Task objective —
All of the data below is to be copied exactly.
------ Provided data ------
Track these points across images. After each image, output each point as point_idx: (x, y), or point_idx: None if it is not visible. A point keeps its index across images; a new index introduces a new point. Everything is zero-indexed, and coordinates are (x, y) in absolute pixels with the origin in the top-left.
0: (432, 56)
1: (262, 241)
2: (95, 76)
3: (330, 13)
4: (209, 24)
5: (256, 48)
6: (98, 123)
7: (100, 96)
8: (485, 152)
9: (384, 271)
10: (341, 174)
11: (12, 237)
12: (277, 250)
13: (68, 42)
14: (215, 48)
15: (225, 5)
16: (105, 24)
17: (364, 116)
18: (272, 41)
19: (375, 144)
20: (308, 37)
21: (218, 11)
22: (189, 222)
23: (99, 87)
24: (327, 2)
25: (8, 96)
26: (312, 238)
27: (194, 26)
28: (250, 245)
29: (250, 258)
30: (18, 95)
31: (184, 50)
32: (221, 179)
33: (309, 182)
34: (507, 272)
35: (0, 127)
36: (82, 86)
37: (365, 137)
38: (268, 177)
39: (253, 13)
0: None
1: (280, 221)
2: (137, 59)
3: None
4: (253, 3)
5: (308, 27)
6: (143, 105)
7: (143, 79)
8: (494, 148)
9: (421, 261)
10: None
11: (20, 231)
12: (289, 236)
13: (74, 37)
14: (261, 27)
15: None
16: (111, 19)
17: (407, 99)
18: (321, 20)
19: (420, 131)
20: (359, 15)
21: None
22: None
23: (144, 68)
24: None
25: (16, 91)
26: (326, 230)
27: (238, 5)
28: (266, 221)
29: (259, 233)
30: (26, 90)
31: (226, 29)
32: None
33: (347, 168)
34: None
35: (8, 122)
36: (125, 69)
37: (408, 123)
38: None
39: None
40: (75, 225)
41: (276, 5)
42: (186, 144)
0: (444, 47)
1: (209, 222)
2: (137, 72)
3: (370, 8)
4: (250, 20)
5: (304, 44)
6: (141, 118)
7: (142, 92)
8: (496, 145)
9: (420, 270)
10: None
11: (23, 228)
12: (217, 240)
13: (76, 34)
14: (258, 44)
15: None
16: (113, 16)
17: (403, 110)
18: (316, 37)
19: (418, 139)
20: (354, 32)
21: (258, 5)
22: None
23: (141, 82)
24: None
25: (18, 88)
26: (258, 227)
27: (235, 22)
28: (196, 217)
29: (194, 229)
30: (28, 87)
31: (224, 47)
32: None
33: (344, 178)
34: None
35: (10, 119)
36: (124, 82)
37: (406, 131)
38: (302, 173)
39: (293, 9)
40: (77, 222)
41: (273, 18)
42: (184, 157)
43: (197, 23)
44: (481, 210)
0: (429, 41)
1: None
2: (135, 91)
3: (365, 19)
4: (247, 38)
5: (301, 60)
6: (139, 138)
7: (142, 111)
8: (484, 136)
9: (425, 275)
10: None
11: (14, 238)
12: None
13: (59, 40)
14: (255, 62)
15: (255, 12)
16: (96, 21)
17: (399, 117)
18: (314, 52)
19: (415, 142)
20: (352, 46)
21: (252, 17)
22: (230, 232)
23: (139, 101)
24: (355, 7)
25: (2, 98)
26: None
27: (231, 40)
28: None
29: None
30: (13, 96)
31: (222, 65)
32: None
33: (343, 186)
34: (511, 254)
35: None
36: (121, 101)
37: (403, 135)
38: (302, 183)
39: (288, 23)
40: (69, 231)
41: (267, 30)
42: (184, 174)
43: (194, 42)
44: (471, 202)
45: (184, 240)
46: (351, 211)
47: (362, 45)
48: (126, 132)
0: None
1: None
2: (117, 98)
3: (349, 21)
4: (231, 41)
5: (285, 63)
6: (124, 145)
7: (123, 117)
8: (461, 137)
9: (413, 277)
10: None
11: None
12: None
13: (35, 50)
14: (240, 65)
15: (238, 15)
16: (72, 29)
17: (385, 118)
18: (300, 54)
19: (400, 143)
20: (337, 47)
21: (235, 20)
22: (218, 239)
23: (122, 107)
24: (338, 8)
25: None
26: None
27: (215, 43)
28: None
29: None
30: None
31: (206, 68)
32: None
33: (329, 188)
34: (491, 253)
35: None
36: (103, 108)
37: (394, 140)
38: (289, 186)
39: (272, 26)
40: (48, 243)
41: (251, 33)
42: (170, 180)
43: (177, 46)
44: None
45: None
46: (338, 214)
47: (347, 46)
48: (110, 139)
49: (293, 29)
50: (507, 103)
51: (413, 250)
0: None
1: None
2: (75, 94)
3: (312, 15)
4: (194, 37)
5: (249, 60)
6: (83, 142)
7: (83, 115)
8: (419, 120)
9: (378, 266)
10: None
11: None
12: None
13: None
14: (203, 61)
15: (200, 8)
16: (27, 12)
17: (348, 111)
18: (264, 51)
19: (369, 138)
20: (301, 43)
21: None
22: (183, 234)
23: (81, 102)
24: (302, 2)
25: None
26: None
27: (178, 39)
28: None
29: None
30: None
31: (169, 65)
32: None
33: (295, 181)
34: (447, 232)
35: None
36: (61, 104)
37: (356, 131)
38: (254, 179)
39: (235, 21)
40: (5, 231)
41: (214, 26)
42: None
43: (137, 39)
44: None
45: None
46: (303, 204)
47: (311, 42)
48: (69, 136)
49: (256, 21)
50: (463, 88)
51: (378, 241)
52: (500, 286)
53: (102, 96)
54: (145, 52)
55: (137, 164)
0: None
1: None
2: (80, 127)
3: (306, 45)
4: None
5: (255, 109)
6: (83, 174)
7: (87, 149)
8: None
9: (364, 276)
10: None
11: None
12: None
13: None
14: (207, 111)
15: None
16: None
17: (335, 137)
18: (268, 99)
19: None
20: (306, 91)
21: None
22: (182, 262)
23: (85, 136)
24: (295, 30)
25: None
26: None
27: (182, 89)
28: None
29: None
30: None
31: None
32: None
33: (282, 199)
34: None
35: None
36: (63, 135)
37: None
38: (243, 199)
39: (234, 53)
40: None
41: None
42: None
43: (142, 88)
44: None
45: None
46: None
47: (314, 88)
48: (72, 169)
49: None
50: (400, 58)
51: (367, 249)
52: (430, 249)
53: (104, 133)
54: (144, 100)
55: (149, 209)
------
Result for this task —
Track these points across images. After each image, output each point as point_idx: (x, y), or point_idx: None if it is not visible. A point keeps its index across images; a new index introduces a new point. Everything is zero-indexed, and coordinates are (x, y) in absolute pixels with the origin in the top-left.
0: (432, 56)
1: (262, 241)
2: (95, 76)
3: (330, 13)
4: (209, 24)
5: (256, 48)
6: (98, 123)
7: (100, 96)
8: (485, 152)
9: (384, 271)
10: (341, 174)
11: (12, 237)
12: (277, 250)
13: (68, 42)
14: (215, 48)
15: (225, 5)
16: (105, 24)
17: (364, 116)
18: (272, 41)
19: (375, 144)
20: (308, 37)
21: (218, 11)
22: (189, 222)
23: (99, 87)
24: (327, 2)
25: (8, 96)
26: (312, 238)
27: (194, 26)
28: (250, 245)
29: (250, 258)
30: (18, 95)
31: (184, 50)
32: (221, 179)
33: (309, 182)
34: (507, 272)
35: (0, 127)
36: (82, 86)
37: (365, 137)
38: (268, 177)
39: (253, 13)
0: None
1: (280, 221)
2: (137, 59)
3: None
4: (253, 3)
5: (308, 27)
6: (143, 105)
7: (143, 79)
8: (494, 148)
9: (421, 261)
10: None
11: (20, 231)
12: (289, 236)
13: (74, 37)
14: (261, 27)
15: None
16: (111, 19)
17: (407, 99)
18: (321, 20)
19: (420, 131)
20: (359, 15)
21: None
22: None
23: (144, 68)
24: None
25: (16, 91)
26: (326, 230)
27: (238, 5)
28: (266, 221)
29: (259, 233)
30: (26, 90)
31: (226, 29)
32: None
33: (347, 168)
34: None
35: (8, 122)
36: (125, 69)
37: (408, 123)
38: None
39: None
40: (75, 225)
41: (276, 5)
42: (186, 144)
0: (444, 47)
1: (209, 222)
2: (137, 72)
3: (370, 8)
4: (250, 20)
5: (304, 44)
6: (141, 118)
7: (142, 92)
8: (496, 145)
9: (420, 270)
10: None
11: (23, 228)
12: (217, 240)
13: (76, 34)
14: (258, 44)
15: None
16: (113, 16)
17: (403, 110)
18: (316, 37)
19: (418, 139)
20: (354, 32)
21: (258, 5)
22: None
23: (141, 82)
24: None
25: (18, 88)
26: (258, 227)
27: (235, 22)
28: (196, 217)
29: (194, 229)
30: (28, 87)
31: (224, 47)
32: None
33: (344, 178)
34: None
35: (10, 119)
36: (124, 82)
37: (406, 131)
38: (302, 173)
39: (293, 9)
40: (77, 222)
41: (273, 18)
42: (184, 157)
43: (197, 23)
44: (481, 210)
0: (429, 41)
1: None
2: (135, 91)
3: (365, 19)
4: (247, 38)
5: (301, 60)
6: (139, 138)
7: (142, 111)
8: (484, 136)
9: (425, 275)
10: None
11: (14, 238)
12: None
13: (59, 40)
14: (255, 62)
15: (255, 12)
16: (96, 21)
17: (399, 117)
18: (314, 52)
19: (415, 142)
20: (352, 46)
21: (252, 17)
22: (230, 232)
23: (139, 101)
24: (355, 7)
25: (2, 98)
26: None
27: (231, 40)
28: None
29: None
30: (13, 96)
31: (222, 65)
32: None
33: (343, 186)
34: (511, 254)
35: None
36: (121, 101)
37: (403, 135)
38: (302, 183)
39: (288, 23)
40: (69, 231)
41: (267, 30)
42: (184, 174)
43: (194, 42)
44: (471, 202)
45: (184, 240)
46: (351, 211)
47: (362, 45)
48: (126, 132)
0: None
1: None
2: (117, 98)
3: (349, 21)
4: (231, 41)
5: (285, 63)
6: (124, 145)
7: (123, 117)
8: (461, 137)
9: (413, 277)
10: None
11: None
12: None
13: (35, 50)
14: (240, 65)
15: (238, 15)
16: (72, 29)
17: (385, 118)
18: (300, 54)
19: (400, 143)
20: (337, 47)
21: (235, 20)
22: (218, 239)
23: (122, 107)
24: (338, 8)
25: None
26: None
27: (215, 43)
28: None
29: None
30: None
31: (206, 68)
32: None
33: (329, 188)
34: (491, 253)
35: None
36: (103, 108)
37: (394, 140)
38: (289, 186)
39: (272, 26)
40: (48, 243)
41: (251, 33)
42: (170, 180)
43: (177, 46)
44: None
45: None
46: (338, 214)
47: (347, 46)
48: (110, 139)
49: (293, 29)
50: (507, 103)
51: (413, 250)
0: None
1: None
2: (75, 94)
3: (312, 15)
4: (194, 37)
5: (249, 60)
6: (83, 142)
7: (83, 115)
8: (419, 120)
9: (378, 266)
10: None
11: None
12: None
13: None
14: (203, 61)
15: (200, 8)
16: (27, 12)
17: (348, 111)
18: (264, 51)
19: (369, 138)
20: (301, 43)
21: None
22: (183, 234)
23: (81, 102)
24: (302, 2)
25: None
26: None
27: (178, 39)
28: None
29: None
30: None
31: (169, 65)
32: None
33: (295, 181)
34: (447, 232)
35: None
36: (61, 104)
37: (356, 131)
38: (254, 179)
39: (235, 21)
40: (5, 231)
41: (214, 26)
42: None
43: (137, 39)
44: None
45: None
46: (303, 204)
47: (311, 42)
48: (69, 136)
49: (256, 21)
50: (463, 88)
51: (378, 241)
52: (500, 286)
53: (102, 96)
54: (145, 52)
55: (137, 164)
0: None
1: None
2: (80, 127)
3: (306, 45)
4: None
5: (255, 109)
6: (83, 174)
7: (87, 149)
8: None
9: (364, 276)
10: None
11: None
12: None
13: None
14: (207, 111)
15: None
16: None
17: (335, 137)
18: (268, 99)
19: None
20: (306, 91)
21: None
22: (182, 262)
23: (85, 136)
24: (295, 30)
25: None
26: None
27: (182, 89)
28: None
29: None
30: None
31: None
32: None
33: (282, 199)
34: None
35: None
36: (63, 135)
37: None
38: (243, 199)
39: (234, 53)
40: None
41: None
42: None
43: (142, 88)
44: None
45: None
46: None
47: (314, 88)
48: (72, 169)
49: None
50: (400, 58)
51: (367, 249)
52: (430, 249)
53: (104, 133)
54: (144, 100)
55: (149, 209)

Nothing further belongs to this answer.